I’ve been keen on building a serverless app and, combining that goal with the desire to make Google Cloud Vision more convenient to use, I developed a serverless API wrapper around Google Cloud Vision using AWS API Gateway and AWS Lambda. Despite concerns about integrating services from both Amazon and Google, the Serverless Framework ensured a seamless experience. While I focused on AWS Lambda for this project, I may explore Google’s offering once it matures.

What Does the App Do?

In a nutshell, I created a microservice via API Gateway that accepts an image URL and triggers a Lambda function. This function ingests the image from the URL and sends it to Google Cloud Vision for standard image recognition tasks (e.g., facial detection, OCR, etc.). It returns a JSON response, allowing me to generate a new image with bounding boxes around the detected faces (in this case, my son and me).

Beyond facial detection, Google Cloud Vision supports various image recognition tasks, including LABEL_DETECTION, TEXT_DETECTION, SAFE_SEARCH_DETECTION, FACE_DETECTION, LANDMARK_DETECTION, LOGO_DETECTION, and IMAGE_PROPERTIES.

How to Get Started?

Now, let’s walk through setting up and deploying the project in your own cloud environment.

Google Cloud Vision API

First, let’s set up the Google Cloud Vision API. To access the Cloud Vision API, you’ll need a Google Cloud Platform account. Luckily, Google offers a free 60-day trial with $300 credit.

After creating a Service Account Key, download the JSON file with your application credentials and rename it as cloudvision/google-application-credentials.json.

AWS

We’re mixing cloud providers here, which might not sit well with everyone. However, while AWS lacks a polished API for image recognition, its cloud offerings are robust.

First, create an AWS account. Quick disclaimer: AWS isn’t free, but for our purposes, AWS Lambda is quite cost-effective.

Next, create a default AWS profile on your local machine. Install the aws-cli and run:

bash

aws configure

For more details, Serverless provides an AWS overview along with a video walkthrough on YouTube.
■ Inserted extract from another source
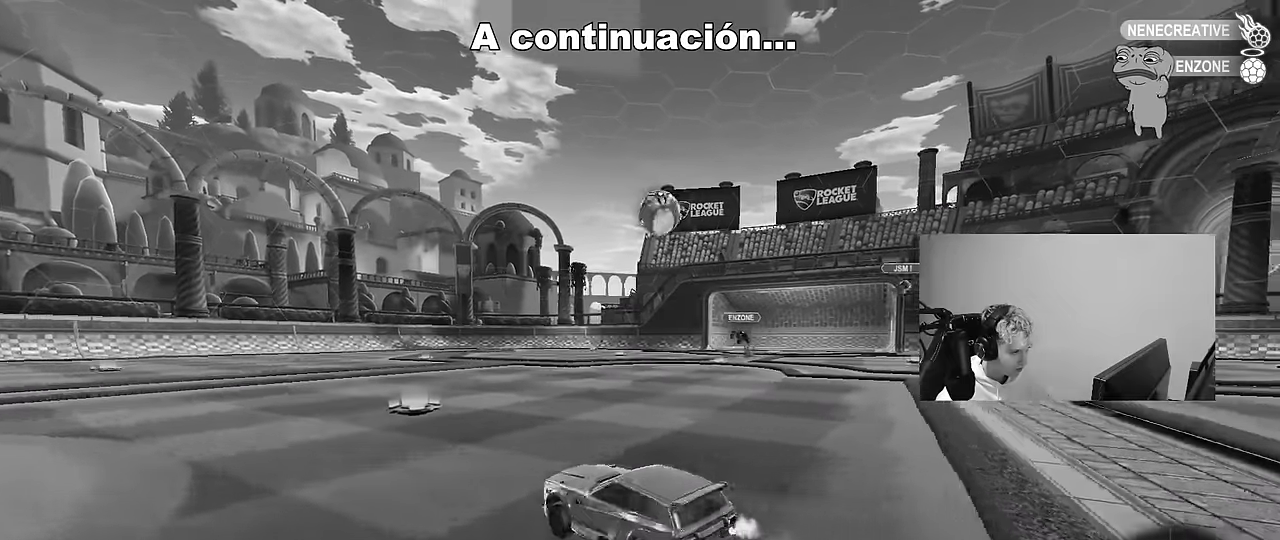
{"keys": [], "mouse": [], "mouse_move": "still", "events": [[167, "d", "up"], [300, "w", "up"], [350, "d", "down"], [400, "mouse_right", "down"], [450, "a", "down"], [450, "d", "up"], [450, "s", "down"], [500, "a", "up"], [500, "mouse_right", "up"], [500, "s", "up"]]}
Serverless Framework to Deploy the App on AWS

Once your AWS account is set up, ensure you have Node.js 4.0+ installed and install the Serverless Framework:

bash

npm install serverless -g

Clone the app repository:

bash

git clone git@github.com:ramhiser/serverless-cloud-vision.git
cd serverless-cloud-vision

One of the highlights of the Serverless Framework is its ability to install Python dependencies locally, ensuring they’re deployed along with the app. To achieve this, install the Python dependencies specified in requirements.txt to the cloudvision/vendored folder:

bash

pip install -t cloudvision/vendored/ -r requirements.txt

After installing the Python requirements, deploy the app to AWS:

bash

serverless deploy

This command creates IAM roles for Lambda and API Gateway (only done once), zips Python code and uploads it to S3, creates the Lambda function, and sets up the API Gateway endpoint that triggers the Lambda function.

Upon successful deployment, Serverless provides useful information, including the API endpoint you’ll need to use your microservice. For example:

plaintext

Service Information
service: cloudvision
stage: dev
region: us-east-1
endpoints:
  POST - https://some-api-gateway.execute-api.us-east-1.amazonaws.com/dev/detect_image
functions:
  lambda-cloudvision: arn:aws:lambda:us-east-1:1234567890:function:lambda-cloudvision

The endpoint provided by API Gateway is automatically generated by AWS and will differ in your implementation.

Now you have a simple API for basic image recognition tasks. For instance, you can send an image URL of my son and me to the API:

bash

curl -